También es contradictorio y auto bloqueante si lo cotejamos con el estilo chino, que cosecha admiradores por su capacidad de crecimiento, planificación, fijación de objetivos y eficiencia. Pero que también -debemos recordarlo- no admite el derecho de huelga, ni la disidencia política, ni la libertad de opinión alternativa al Partido Comunista de China, ni el cuestionamiento al poder sea por los ciudadanos de a pie, sea por los grandes empresarios a los que disciplina en forma hasta grotesca cuando según su criterio se apartan de los objetivos del gobierno. O sea, una libertad acotada sólo admisible dentro del sistema, que no afecte las metas definidas por el poder tanto en lo público como en temas inherentes a la vida privadas.

Puestos a buscar similitudes, los partidos “republicanos” argentinos -libertarios, radicales, pro, socialistas- se reflejan en el pluralismo de los partidos occidentales de los países desarrollados, aunque sin su aceptable disciplina interna, mientras que el justicialismo tiene un “acuerdo estratégico” con el Partido Comunista de China, firmado hace algún tiempo por Gildo Insfrán, en su carácter de -entonces- vicepresidente de esa fuerza. Ninguna de esas afinidades tampoco dice mucho, en ninguno de ambos casos. En el primero, porque la ortodoxa disciplina económica y política de los partidos occidentales de todo el arco ideológico es mediatizada hasta el cansancio por los locales, y en el segundo porque la planificación esencial del modelo chino no es precisamente una virtud del justicialismo, que a esta altura no tiene idea -y si la tiene, no la expresa- de las metas y objetivos que postula para el país para las próximas décadas, o años.

En suma, la Argentina es un misterio politológico. Y así le va. Sin orientaciones claras en su rumbo estratégico, marcha a los tumbos administrando coyunturas nada más que para subsistir. Su política se edifica en consignas infantiles sin conclusiones proyectuales. Su estilo es inexistente y, en todo caso, también es un misterio hasta cuándo el conglomerado de personas que vive en su territorio se tolerará recíprocamente formando un pueblo. Tal es el deterioro que se entusiasma con la novedad de un discurso de casi dos siglos de antigüedad y un estilo que destila chabacanería, el que sin embargo es admirado por “popular”, como lo fuera el (¿distinto?) de las groserías artísticas y “culturales” de la gestión anterior kirchnerista.

Hay voces lúcidas -y muchas- en nuestro país en su espacio público y aún político. Aún asumiendo la injusticia inherente a todas las generalizaciones, asombra sin embargo su incapacidad para gestar, como estamento, un proyecto común de largo plazo.
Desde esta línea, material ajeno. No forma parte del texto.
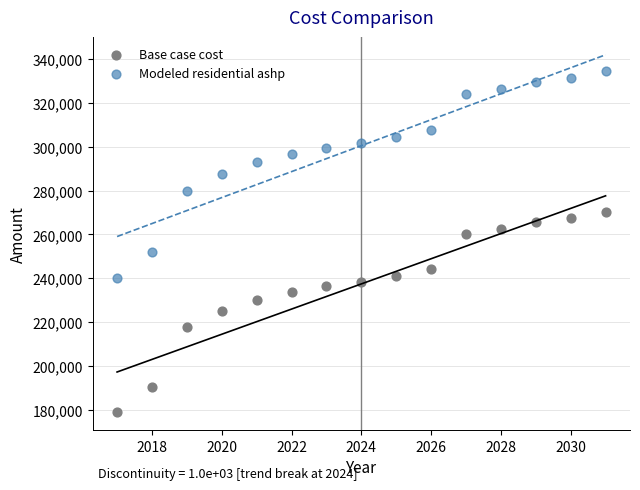

Which series has the largest Y range (max minus min)?

Modeled residential ashp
En esa marcha, llega a nosotros el mundo con su nuevo paradigma, el que supera las lecturas anteriores y altera la “geografía ideológica” llevando a las viejas izquierdas a alianzas ultramontanas y las viejas derechas a ser a veces el único refugio de antiguos progresistas. Nunca el futuro -lejano y cercano- ha sido tan imprevisible.